Plugins and Themes: These extensions should also be kept up-to-date to avoid potential security risks.

  • For convenience, you can enable automatic updates for plugins and themes.
  • To enable, go to the Plugins or Themes section, select the desired plugin or theme, and click on Enable auto-updates.

Implementing security measures

Strong Passwords: Use strong, unique passwords for your WordPress admin, FTP accounts, and database.

  • Consider using a password manager to generate and store secure passwords.

Security Plugins: A security plugin can scan your site for vulnerabilities and enforce stronger security measures.

  • Plugins like Wordfence or iThemes Security are commonly used and offer a range of features to protect your site.

Scheduling regular backups

Regular Backups: Schedule regular backups to ensure you can restore your site in the event of data loss or being hacked.

  • You can use a WordPress backup plugin like UpdraftPlus or a hosting service with built-in backup solutions.
  • Make sure to store your backups in a secure location, such as cloud storage or an external hard drive.

Backup Frequency: The frequency of backups should align with how often you update your site.
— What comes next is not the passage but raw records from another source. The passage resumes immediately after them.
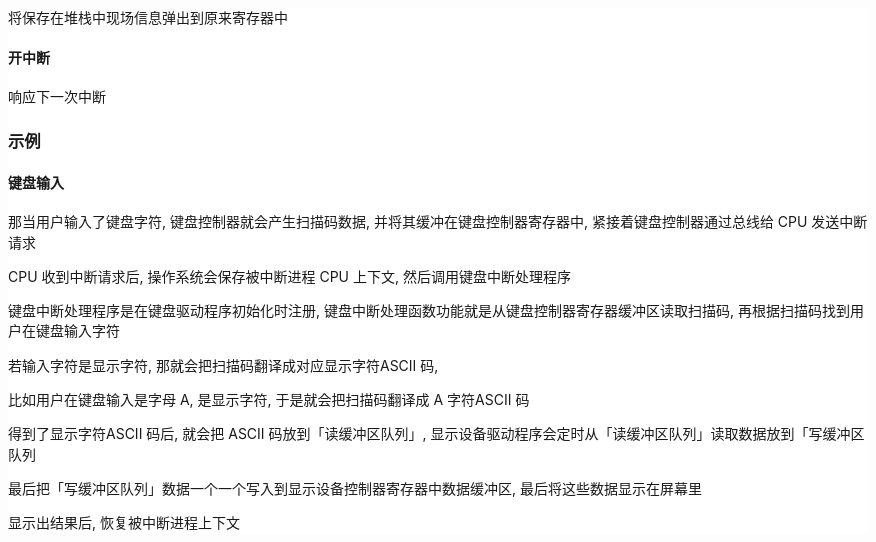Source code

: 将保存在堆栈中现场信息弹出到原来寄存器中

#### 开中断

响应下一次中断

### 示例

#### 键盘输入

那当用户输入了键盘字符, 键盘控制器就会产生扫描码数据, 并将其缓冲在键盘控制器寄存器中, 紧接着键盘控制器通过总线给 CPU 发送中断请求

CPU 收到中断请求后, 操作系统会保存被中断进程 CPU 上下文, 然后调用键盘中断处理程序

键盘中断处理程序是在键盘驱动程序初始化时注册, 键盘中断处理函数功能就是从键盘控制器寄存器缓冲区读取扫描码, 再根据扫描码找到用户在键盘输入字符

若输入字符是显示字符, 那就会把扫描码翻译成对应显示字符ASCII 码, 

比如用户在键盘输入是字母 A, 是显示字符, 于是就会把扫描码翻译成 A 字符ASCII 码

得到了显示字符ASCII 码后, 就会把 ASCII 码放到「读缓冲区队列」, 显示设备驱动程序会定时从「读缓冲区队列」读取数据放到「写缓冲区队列

最后把「写缓冲区队列」数据一个一个写入到显示设备控制器寄存器中数据缓冲区, 最后将这些数据显示在屏幕里

显示出结果后, 恢复被中断进程上下文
A busy site might need daily backups, while a static site might be fine with weekly backups.

This approach to security and maintenance can significantly reduce the likelihood of your site being compromised and can help ensure that any errors or issues are swiftly dealt with.

Troubleshooting common issues

Before you consider a complete reinstall, addressing specific WordPress issues can often resolve the problems you’re experiencing. Here are fixes for some of the most common ones.
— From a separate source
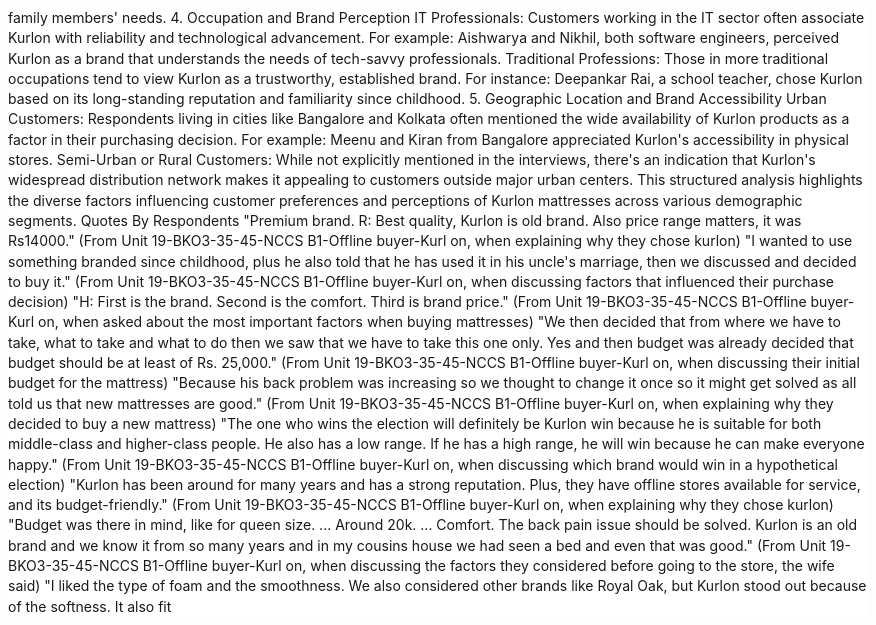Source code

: family members' needs. 4. Occupation and Brand Perception IT Professionals: Customers working in the IT sector often associate Kurlon with reliability and technological advancement. For example: Aishwarya and Nikhil, both software engineers, perceived Kurlon as a brand that understands the needs of tech-savvy professionals. Traditional Professions: Those in more traditional occupations tend to view Kurlon as a trustworthy, established brand. For instance: Deepankar Rai, a school teacher, chose Kurlon based on its long-standing reputation and familiarity since childhood. 5. Geographic Location and Brand Accessibility Urban Customers: Respondents living in cities like Bangalore and Kolkata often mentioned the wide availability of Kurlon products as a factor in their purchasing decision. For example: Meenu and Kiran from Bangalore appreciated Kurlon's accessibility in physical stores. Semi-Urban or Rural Customers: While not explicitly mentioned in the interviews, there's an indication that Kurlon's widespread distribution network makes it appealing to customers outside major urban centers. This structured analysis highlights the diverse factors influencing customer preferences and perceptions of Kurlon mattresses across various demographic segments. Quotes By Respondents "Premium brand. R: Best quality, Kurlon is old brand. Also price range matters, it was Rs14000." (From Unit 19-BKO3-35-45-NCCS B1-Offline buyer-Kurl on, when explaining why they chose kurlon) "I wanted to use something branded since childhood, plus he also told that he has used it in his uncle's marriage, then we discussed and decided to buy it." (From Unit 19-BKO3-35-45-NCCS B1-Offline buyer-Kurl on, when discussing factors that influenced their purchase decision) "H: First is the brand. Second is the comfort. Third is brand price." (From Unit 19-BKO3-35-45-NCCS B1-Offline buyer-Kurl on, when asked about the most important factors when buying mattresses) "We then decided that from where we have to take, what to take and what to do then we saw that we have to take this one only. Yes and then budget was already decided that budget should be at least of Rs. 25,000." (From Unit 19-BKO3-35-45-NCCS B1-Offline buyer-Kurl on, when discussing their initial budget for the mattress) "Because his back problem was increasing so we thought to change it once so it might get solved as all told us that new mattresses are good." (From Unit 19-BKO3-35-45-NCCS B1-Offline buyer-Kurl on, when explaining why they decided to buy a new mattress) "The one who wins the election will definitely be Kurlon win because he is suitable for both middle-class and higher-class people. He also has a low range. If he has a high range, he will win because he can make everyone happy." (From Unit 19-BKO3-35-45-NCCS B1-Offline buyer-Kurl on, when discussing which brand would win in a hypothetical election) "Kurlon has been around for many years and has a strong reputation. Plus, they have offline stores available for service, and its budget-friendly." (From Unit 19-BKO3-35-45-NCCS B1-Offline buyer-Kurl on, when explaining why they chose kurlon) "Budget was there in mind, like for queen size. ... Around 20k. ... Comfort. The back pain issue should be solved. Kurlon is an old brand and we know it from so many years and in my cousins house we had seen a bed and even that was good." (From Unit 19-BKO3-35-45-NCCS B1-Offline buyer-Kurl on, when discussing the factors they considered before going to the store, the wife said) "I liked the type of foam and the smoothness. We also considered other brands like Royal Oak, but Kurlon stood out because of the softness. It also fit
Handling plugin and theme conflicts

When you encounter issues on your WordPress site, start by deactivating all your plugins to rule out a plugin conflict. If the problem resolves, reactivate your plugins one by one until you identify the culprit. For themes, switch to a default WordPress theme, like Twenty Twenty-One, to check if your current theme is causing the issue. Always ensure compatibility with your WordPress version when selecting plugins and themes.

Resolving database connection errors

If you see the “Error establishing a database connection” message, it typically indicates a problem with your MySQL database. Check your wp-config.php file for correct database credentials. Also, verify that your database server is running, as service downtime can lead to this error. Consulting with your hosting provider can clarify whether the issue is on their end.

Dealing with the White Screen of Death

The White Screen of Death manifests as a blank slate on your website and can be quite alarming. It’s often due to exhausted memory limits or a problematic plugin. To troubleshoot, increase your PHP memory limit by editing your wp-config.php file and adding define(‘WP_MEMORY_LIMIT’, ’64M’);. If that doesn’t work, disabling plugins or reverting to a default theme can help you pinpoint the issue. Remember to enable WordPress debugging to gather more information by adding define( ‘WP_DEBUG’, true ); to your wp-config.php file.


Reinstalling WordPress offers you a fresh start to rebuild your website or troubleshoot persistent issues effectively. To ensure a smooth process, here’s a streamlined recap:

  • Use the WordPress dashboard to reinstall by clicking the Re-install now button for a quick refresh.
  • For a more thorough approach, FTP can be your go-to. Just remember to back up your data and especially the wp-content folder to keep your themes, plugins, and uploads safe.
  • Keep your original settings and content by avoiding the deletion of the wp-config.php file and the wp-content directory.
  • After reinstalling, verify plugin and theme compatibility and update everything to the latest versions.

Remember, a new beginning can resolve errors or set the stage for a revamped web presence. Ensure you protect your content and settings in the process for a seamless transition.